L'Abraçada is a rare brown painting from a particularly remarkable period in Tápies’ artistic career. Executed in 1954, the present work marks a significant transition from his surrealist phase to the breakthrough of his ‘matter paintings’. Throughout the postwar years, Tápies was strongly influenced by artists such as Max Ernst, Paul Klee and Joan Miró, all of whose presence is evident in his work from this particular phase, famously known as the artist’s ‘Magic Period’. Whereas the delicate lines and abstract composition in
L'Abraçada suggest the surrealist elements of Miró, the scratched and etched lines evoke a wall-like, low-relief painting and can be seen as a first reaction to Art Informel.
In 1954 Tápies met and became friends with the French art critic and curator Michel Tapié, who used the term ‘Art Informel’ to refer to the anti-geometric, anti-naturalistic and nonfigurative formal preoccupations of an art stressing the looseness of form and the irrational – a radical break with all traditional notions of order and composition; in Tápies’ words: “I was searching for images which would be impossible to describe either as amorphous or precise, full or empty, in which one cannot tell where the bodies begin and the space ends.
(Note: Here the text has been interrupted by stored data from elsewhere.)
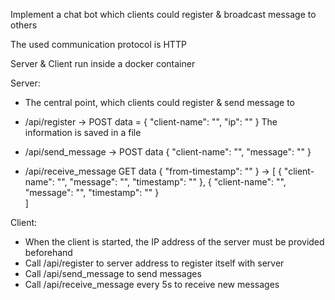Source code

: Implement a chat bot which clients could register & broadcast message to others

The used communication protocol is HTTP

Server & Client run inside a docker container

Server:
- The central point, which clients could register & send message to

- /api/register -> POST data = { "client-name": "", "ip": "" }
    The information is saved in a file

- /api/send_message
    -> POST data { "client-name": "", "message": "" }
    
- /api/receive_message 
   GET data { "from-timestamp": "" }
   -> [
    { "client-name": "",
      "message": "",
      "timestamp": ""
      },
    { "client-name": "",
      "message": "",
      "timestamp": ""
      }   
      ]

Client:
- When the client is started, the IP address of the server must be provided beforehand
- Call /api/register to server address to register itself with server
- Call /api/send_message to send messages
- Call /api/receive_message every 5s to receive new messages
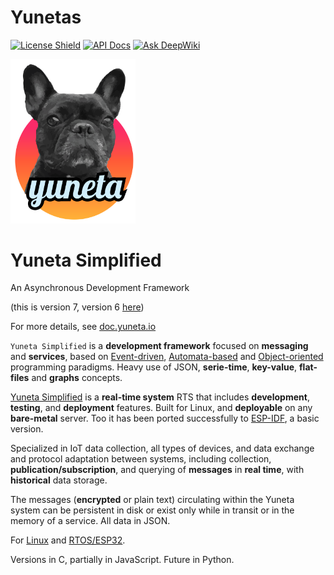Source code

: # Yunetas

[![License Shield](https://img.shields.io/badge/license-MIT-orange)](https://github.com/artgins/yunetas/blob/main/LICENSE.txt)
[![API Docs](https://img.shields.io/badge/api-docs-informational.svg)](https://doc.yuneta.io/)
[![Ask DeepWiki](https://deepwiki.com/badge.svg)](https://deepwiki.com/artgins/yunetas)

<a href="https://yuneta.io/">
    <img src="https://github.com/artgins/yunetas/blob/main/docs/doc.yuneta.io/_static/yuneta-image.svg?raw=true" alt="Icon" width="200" /> <!-- Adjust the width as needed -->
</a>

# Yuneta Simplified

An Asynchronous Development Framework

(this is version 7, version 6 [here](https://yuneta.com))

For more details, see [doc.yuneta.io](https://doc.yuneta.io)


[pypi-badge]: https://img.shields.io/pypi/v/yunetas


`Yuneta Simplified` is a **development framework** focused on **messaging** and **services**, based on
[Event-driven](https://en.wikipedia.org/wiki/Event-driven_programming),
[Automata-based](https://en.wikipedia.org/wiki/Automata-based_programming)
and [Object-oriented](https://en.wikipedia.org/wiki/Object-oriented_programming)
programming paradigms.
Heavy use of JSON, **serie-time**, **key-value**, **flat-files** and **graphs** concepts.

[Yuneta Simplified](https://yuneta.io) is a **real-time system** RTS that includes **development**, **testing**, and **deployment** features. Built for Linux, and **deployable** on any **bare-metal** server. Too it has been ported successfully to [ESP-IDF](https://www.espressif.com/en/products/sdks/esp-idf), a basic version.

Specialized in IoT data collection, all types of devices, and data exchange and protocol adaptation between systems, including collection, **publication/subscription**, and querying of **messages** in **real time**, with **historical** data storage.

The messages (**encrypted** or plain text) circulating within the Yuneta system can be persistent in disk or exist only while in transit or in the memory of a service. All data in JSON.

For [Linux](https://en.wikipedia.org/wiki/Linux) and [RTOS/ESP32](https://www.espressif.com/en/products/sdks/esp-idf).

Versions in C, partially in JavaScript. Future in Python.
It seemed to be the will to show more than ever the trap of reason, the ‘net’ of the world… And I put all this into practice not with the simplifications of the classical ‘abstracts’, but rather with techniques which were more experimental and more unusual, which had been touched upon only by some of the masters of the surrealist period.” (Antoni Tápies,
Memoria Personal, Barcelona 1977, pp. 297-98)
For Tàpies all his work is an ongoing process of investigation into the mystery of existence made through an intuitive exploration of matter. “A picture is nothing” he has said, “it is a door that leads to another door...The truth we seek will never be found in a picture: it will only appear behind the last door that the viewer succeeds in opening by his own efforts.” (Antoni Tàpies quoted in: Exh. Cat., New York, Solomon R. Guggenheim Museum, Tàpies, 1995, p. 36). Time and material are interdependent and eventually part of the same entity. Time, as a concept, can only be experienced through its effects on material. All matter is in a constant state of transformation and the precise nature or form that it takes is determined by the passing of time and, perhaps, by the intervention of a third party such as an artist. L'Abraçada lyrically symbolises the intellectual voyage Tápies has undergone to affirm himself as one of Spain’s leading artists.